Extract every line of the rows below and reproduce each one unchanged, keeping the original order.

(Stored records)
────────────────

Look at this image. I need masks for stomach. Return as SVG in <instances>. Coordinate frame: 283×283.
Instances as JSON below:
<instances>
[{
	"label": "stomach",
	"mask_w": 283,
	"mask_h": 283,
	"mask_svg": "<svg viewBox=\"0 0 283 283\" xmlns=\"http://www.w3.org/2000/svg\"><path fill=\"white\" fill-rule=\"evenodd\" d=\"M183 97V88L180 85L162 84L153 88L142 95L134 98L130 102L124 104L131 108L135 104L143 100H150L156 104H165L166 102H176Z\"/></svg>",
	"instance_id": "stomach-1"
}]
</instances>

────────────────

**Task response**
Look at this image. I need masks for stomach. Return as SVG in <instances>. Coordinate frame: 283×283.
Instances as JSON below:
<instances>
[{
	"label": "stomach",
	"mask_w": 283,
	"mask_h": 283,
	"mask_svg": "<svg viewBox=\"0 0 283 283\" xmlns=\"http://www.w3.org/2000/svg\"><path fill=\"white\" fill-rule=\"evenodd\" d=\"M183 97V88L180 85L162 84L153 88L142 95L134 98L130 102L124 104L131 108L135 104L143 100H150L156 104H165L166 102H176Z\"/></svg>",
	"instance_id": "stomach-1"
}]
</instances>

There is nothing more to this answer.